## EXCERPT TO READ
Start of Block

Response size: 51274 bytes.
What Each Option Does
CURLOPT_RETURNTRANSFER – without this, cURL prints the response directly to the screen instead of returning it as a string. Always set this to true.
CURLOPT_FOLLOWLOCATION – follows redirects automatically. Without this, if the site redirects HTTP to HTTPS, you get an empty response with no error.
CURLOPT_CONNECTTIMEOUT and CURLOPT_TIMEOUT – set time limits so your script doesn’t hang indefinitely on slow or unresponsive servers. Always set both.
User-Agent header – identifies your request as coming from a Chrome browser instead of a PHP script. Without this, most sites either block the request or serve a stripped version of the page.
curl_errno() and CURLINFO_HTTP_CODE – two separate checks. curl_errno() catches network-level failures where the request never completed. CURLINFO_HTTP_CODE catches HTTP errors like 403 or 404 where the request completed but the server rejected it. You need both – a 403 response doesn’t trigger curl_errno().
Making the Fetch Function Reusable
Wrap the cURL setup in a function so you can reuse it throughout your scraper without repeating the same options every time:
<?php
function fetch_page($url) {
$ch = curl_init();
curl_setopt_array($ch, [
CURLOPT_URL => $url,
CURLOPT_RETURNTRANSFER => true,
CURLOPT_FOLLOWLOCATION => true,
CURLOPT_CONNECTTIMEOUT => 10,
CURLOPT_TIMEOUT => 30,
CURLOPT_ENCODING => '',
CURLOPT_HTTPHEADER => [
'User-Agent: Mozilla/5.0 (Windows NT 10.0; Win64; x64) AppleWebKit/537.36 (KHTML, like Gecko) Chrome/124.0.0.0 Safari/537.36',
'Accept: text/html,application/xhtml+xml,application/xml;q=0.9,*/*;q=0.8',
'Accept-Language: en-US,en;q=0.5',
],
]);
$html = curl_exec($ch);
$errno = curl_errno($ch);
$error = curl_error($ch);
$httpCode = curl_getinfo($ch, CURLINFO_HTTP_CODE);
curl_close($ch);
if ($errno) {
echo "cURL error on $url: $error" . PHP_EOL;
return false;
}
if ($httpCode !== 200) {
echo "HTTP $httpCode on $url" . PHP_EOL;
return false;
}
return $html;
}
// Usage
$html = fetch_page("https://books.toscrape.com/");
if ($html) {
echo "Fetched " . strlen($html) . " bytes." . PHP_EOL;
}
?>
Output:
Fetched 51274 bytes.

End of Block

## RAW DATA
Start of Block

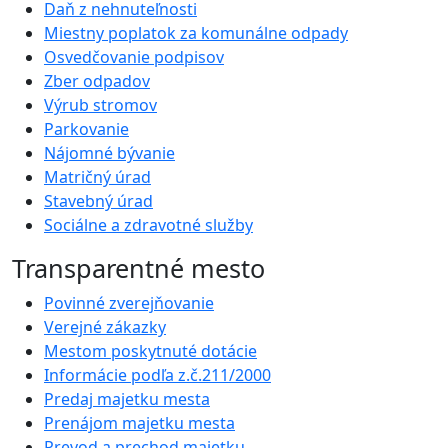
Daň z nehnuteľnosti
Miestny poplatok za komunálne odpady
Osvedčovanie podpisov
Zber odpadov
Výrub stromov
Parkovanie
Nájomné bývanie
Matričný úrad
Stavebný úrad
Sociálne a zdravotné služby
Transparentné mesto
Povinné zverejňovanie
Verejné zákazky
Mestom poskytnuté dotácie
Informácie podľa z.č.211/2000
Predaj majetku mesta
Prenájom majetku mesta
Prevod a prechod majetku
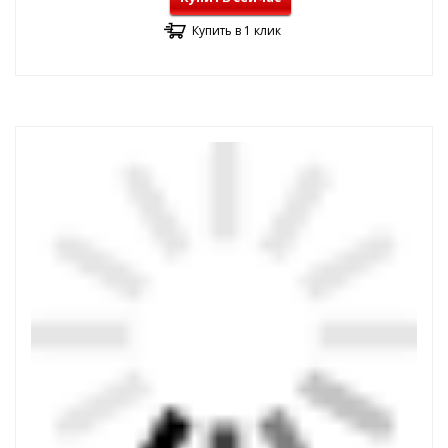
Купить в 1 клик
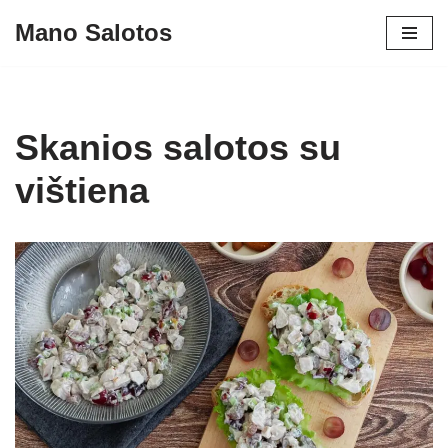
Mano Salotos
Skip
to
content
Skanios salotos su
vištiena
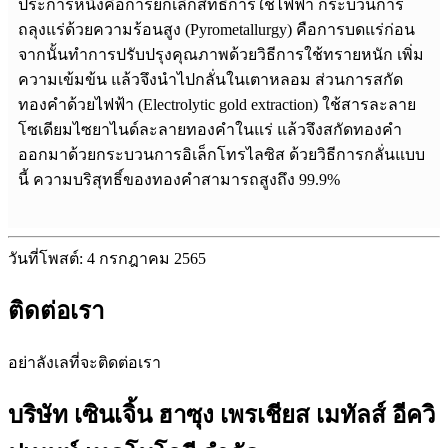
ประการหนึ่งคือการยกเลิกสิทธิ์การใช้ไฟฟ้า กระบวนการ
ถลุงแร่ด้วยความร้อนสูง (Pyrometallurgy) คือการบดแร่ก่อน
จากนั้นทำการปรับปรุงคุณภาพด้วยวิธีการใช้ทรายหนัก เพิ่ม
ความเข้มข้น แล้วจึงนำไปกลั่นในเตาหลอม ส่วนการสกัด
ทองคำด้วยไฟฟ้า (Electrolytic gold extraction) ใช้สารละลาย
โซเดียมไซยาไนด์ละลายทองคำในแร่ แล้วจึงสกัดทองคำ
ออกมาด้วยกระบวนการอิเล็กโทรไลซิส ด้วยวิธีการกลั่นแบบ
นี้ ความบริสุทธิ์ของทองคำสามารถสูงถึง 99.9%
วันที่โพสต์: 4 กรกฎาคม 2565
ติดต่อเรา
อย่าลังเลที่จะติดต่อเรา
บริษัท เซินเจิ้น ฮาซุง เพรเชียส เมทัลส์ อีควิ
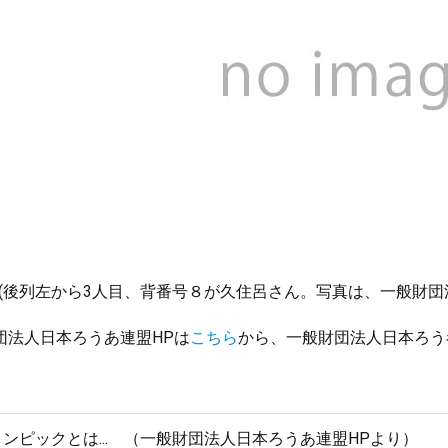
(後列左から3人目、背番号８が久住呂さん。写真は、一般財団
団法人日本ろうあ連盟HPは
こちら
から、一般財団法人日本ろう
。
ンピックとは... （一般財団法人日本ろうあ連盟HPより）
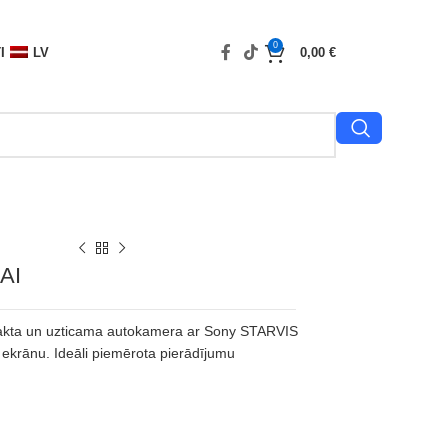
0
I
LV
0,00
€
MAI
a un uzticama autokamera ar Sony STARVIS
 ekrānu. Ideāli piemērota pierādījumu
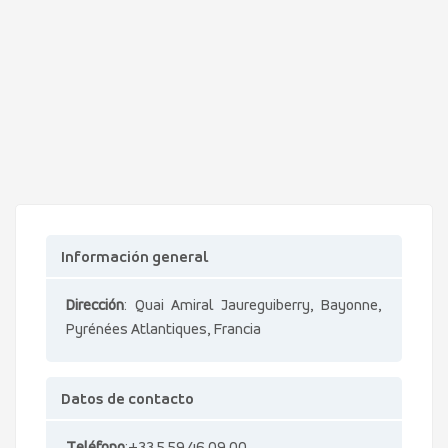
Información general
Dirección
: Quai Amiral Jaureguiberry, Bayonne,
Pyrénées Atlantiques, Francia
Datos de contacto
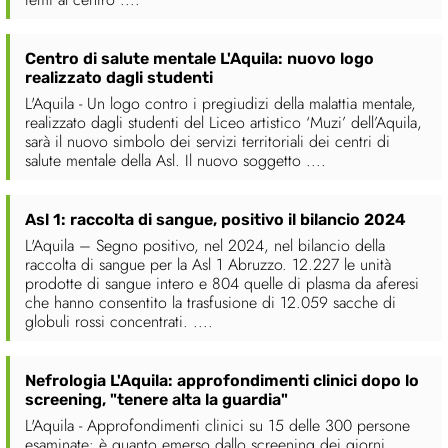
Centro di salute mentale L'Aquila: nuovo logo
realizzato dagli studenti
L'Aquila - Un logo contro i pregiudizi della malattia mentale,
realizzato dagli studenti del Liceo artistico ‘Muzi’ dell’Aquila,
sarà il nuovo simbolo dei servizi territoriali dei centri di
salute mentale della Asl. Il nuovo soggetto ....
Asl 1: raccolta di sangue, positivo il bilancio 2024
L'Aquila – Segno positivo, nel 2024, nel bilancio della
raccolta di sangue per la Asl 1 Abruzzo. 12.227 le unità
prodotte di sangue intero e 804 quelle di plasma da aferesi
che hanno consentito la trasfusione di 12.059 sacche di
globuli rossi concentrati. ....
Nefrologia L'Aquila: approfondimenti clinici dopo lo
screening, "tenere alta la guardia"
L'Aquila - Approfondimenti clinici su 15 delle 300 persone
esaminate: è quanto emerso dallo screening dei giorni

End of Block

## JOB ITEM
Can you duplicate the stretch of the PHP cURL excerpt above that opens with the words containing "CURLOPT_FOLLOWLOCATION – follows" and closes with "doesn’t trigger curl_errno()."?

## ANSWER
CURLOPT_FOLLOWLOCATION – follows redirects automatically. Without this, if the site redirects HTTP to HTTPS, you get an empty response with no error.
CURLOPT_CONNECTTIMEOUT and CURLOPT_TIMEOUT – set time limits so your script doesn’t hang indefinitely on slow or unresponsive servers. Always set both.
User-Agent header – identifies your request as coming from a Chrome browser instead of a PHP script. Without this, most sites either block the request or serve a stripped version of the page.
curl_errno() and CURLINFO_HTTP_CODE – two separate checks. curl_errno() catches network-level failures where the request never completed. CURLINFO_HTTP_CODE catches HTTP errors like 403 or 404 where the request completed but the server rejected it. You need both – a 403 response doesn’t trigger curl_errno().